▸ **REQUIREMENT**: A verbatim copy of the lines starting at the one with "Pronostico Sampdoria-Spezia: come" and ending at the last line below is required; include nothing else.

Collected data

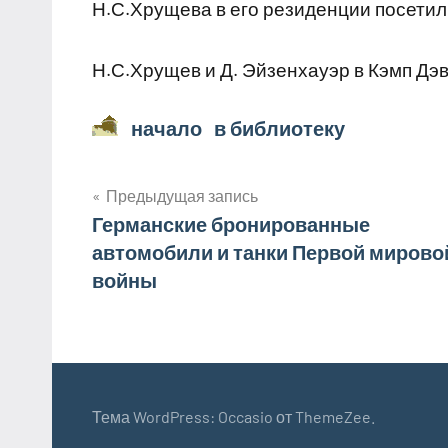
Н.С.Хрущева в его резиденции посети
Н.С.Хрущев и Д. Эйзенхауэр в Кэмп Дэ
начало в библиотеку
Навигация
Предыдущая запись
Германские бронированные
по
автомобили и танки Первой мирово
записям
войны
Тема WordPress: Occasio от ThemeZee.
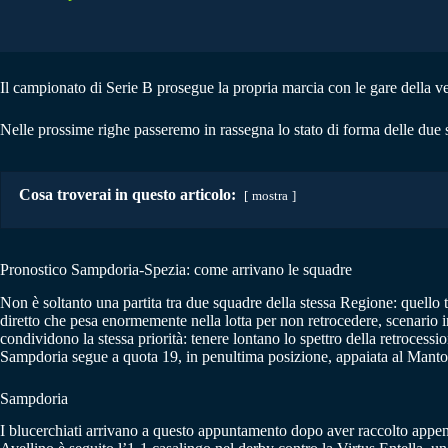
Il campionato di Serie B prosegue la propria marcia con le gare della ve
Nelle prossime righe passeremo in rassegna lo stato di forma delle due 
Cosa troverai in questo articolo:
mostra
Pronostico Sampdoria-Spezia: come arrivano le squadre
Non è soltanto una partita tra due squadre della stessa Regione: quello 
diretto che pesa enormemente nella lotta per non retrocedere, scenario
condividono la stessa priorità: tenere lontano lo spettro della retrocessi
Sampdoria segue a quota 19, in penultima posizione, appaiata al Manto
Sampdoria
I blucerchiati arrivano a questo appuntamento dopo aver raccolto appena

▸ **OUTPUT OF THE TASK**:
Pronostico Sampdoria-Spezia: come arrivano le squadre
Non è soltanto una partita tra due squadre della stessa Regione: quello 
diretto che pesa enormemente nella lotta per non retrocedere, scenario
condividono la stessa priorità: tenere lontano lo spettro della retrocessi
Sampdoria segue a quota 19, in penultima posizione, appaiata al Manto
Sampdoria
I blucerchiati arrivano a questo appuntamento dopo aver raccolto appena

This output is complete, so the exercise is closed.